Nun habe ich mich erkundigt und nach geschlagen was das ist und wie es weg gemacht werden soll und gelesen dass es ein komplizierter Eingriff ist bei dem ich inkontinent werden kann. Nun mache ich mir sehr große Sorgen. Mir hatte mein Frauenarzt nur gesagt es wäre ratsam einen Urologen in der Nähe zu haben falls etwas schief geht daher solle ich in ein Krankenhaus doch wieso Schneidet das kein Urologe raus sondern der Frauenarzt?

Die OP soll bereits diese Woche sein Ende der Woche. Ich würde es am liebsten nicht weg machen lassen. Es stört mich auch nicht wirklich. Manchmal ist es sehr groß dann ziept es etwas geht aber auch wieder vorbei...
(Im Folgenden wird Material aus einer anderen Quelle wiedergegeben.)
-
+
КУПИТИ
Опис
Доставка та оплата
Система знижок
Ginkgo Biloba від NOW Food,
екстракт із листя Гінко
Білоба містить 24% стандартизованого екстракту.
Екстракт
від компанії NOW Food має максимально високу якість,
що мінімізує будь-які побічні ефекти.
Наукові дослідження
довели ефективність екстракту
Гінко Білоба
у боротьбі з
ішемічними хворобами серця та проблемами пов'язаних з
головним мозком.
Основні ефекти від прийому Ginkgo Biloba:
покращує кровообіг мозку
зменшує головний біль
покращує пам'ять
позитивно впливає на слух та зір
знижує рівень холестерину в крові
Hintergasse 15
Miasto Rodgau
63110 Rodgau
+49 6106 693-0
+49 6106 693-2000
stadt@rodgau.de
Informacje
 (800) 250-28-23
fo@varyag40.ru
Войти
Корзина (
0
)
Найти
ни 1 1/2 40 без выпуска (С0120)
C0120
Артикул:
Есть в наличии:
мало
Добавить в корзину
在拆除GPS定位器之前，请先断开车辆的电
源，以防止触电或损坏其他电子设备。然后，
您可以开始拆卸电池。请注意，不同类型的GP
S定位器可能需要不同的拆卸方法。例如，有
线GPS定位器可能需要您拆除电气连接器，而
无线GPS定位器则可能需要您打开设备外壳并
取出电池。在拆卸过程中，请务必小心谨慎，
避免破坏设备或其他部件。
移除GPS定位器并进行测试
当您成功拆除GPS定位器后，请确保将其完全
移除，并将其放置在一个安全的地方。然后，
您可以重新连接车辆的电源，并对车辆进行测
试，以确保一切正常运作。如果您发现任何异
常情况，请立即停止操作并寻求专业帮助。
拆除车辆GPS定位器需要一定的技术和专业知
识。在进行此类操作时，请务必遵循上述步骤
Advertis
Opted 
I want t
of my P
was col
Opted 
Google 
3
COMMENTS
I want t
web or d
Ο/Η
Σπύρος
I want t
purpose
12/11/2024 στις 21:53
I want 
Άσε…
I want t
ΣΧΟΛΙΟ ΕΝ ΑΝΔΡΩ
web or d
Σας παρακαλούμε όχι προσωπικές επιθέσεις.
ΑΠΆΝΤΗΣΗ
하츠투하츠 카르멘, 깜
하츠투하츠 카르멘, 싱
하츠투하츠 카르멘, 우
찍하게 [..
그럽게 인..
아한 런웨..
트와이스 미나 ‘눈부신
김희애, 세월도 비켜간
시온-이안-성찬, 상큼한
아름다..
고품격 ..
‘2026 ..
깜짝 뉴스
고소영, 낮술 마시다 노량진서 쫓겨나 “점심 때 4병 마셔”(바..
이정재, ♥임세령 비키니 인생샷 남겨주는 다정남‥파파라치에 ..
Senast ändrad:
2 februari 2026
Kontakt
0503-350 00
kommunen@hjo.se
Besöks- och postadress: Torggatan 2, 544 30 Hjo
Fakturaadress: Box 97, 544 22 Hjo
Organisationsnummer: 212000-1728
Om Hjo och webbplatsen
Ich weis nun nicht was ich machen soll. Steht mir meine Angst nur im Weg oder sind die Bedenken begrundet?

Ich hoffe auf schnelle antworten.

Viele liebe grüße

Esmxax


Hallo Susi12345,

bei Operationen im Harnwegsbereich besteht immer die Gefahr, dass der Blasenschließmuskel in seiner Funktion geschädigt wird. Das bedeutet, man wird inkontinent.

Männer haben auch noch einen Prostata-Schließmuskel, der auch alleine den Urin noch halten kann - solange bis die Prostata nicht total entfernt wurde.

Ich kenne mehrere Männer, die seit ihrer Prostata-Operation Windeln tragen müssen/mussten. Ich lasse mir daher meine Prostata nicht restlos entfernen, obwohl sie sehr wahrscheinlich schon etliche Krebszellen enthält. Sie bewahrt mich vor den Windeln.

Ich würde es am liebsten nicht weg machen lassen. Es stört mich auch nicht wirklich. Manchmal ist es sehr groß dann ziept es etwas geht aber auch wieder vorbei...

Du solltest genau abwägen, prüfen und fragen, ob die Operation deine Lebensqualität erhöht oder vermindert.

Ich wünsche dir alles Gute und eine richtige Entscheidung.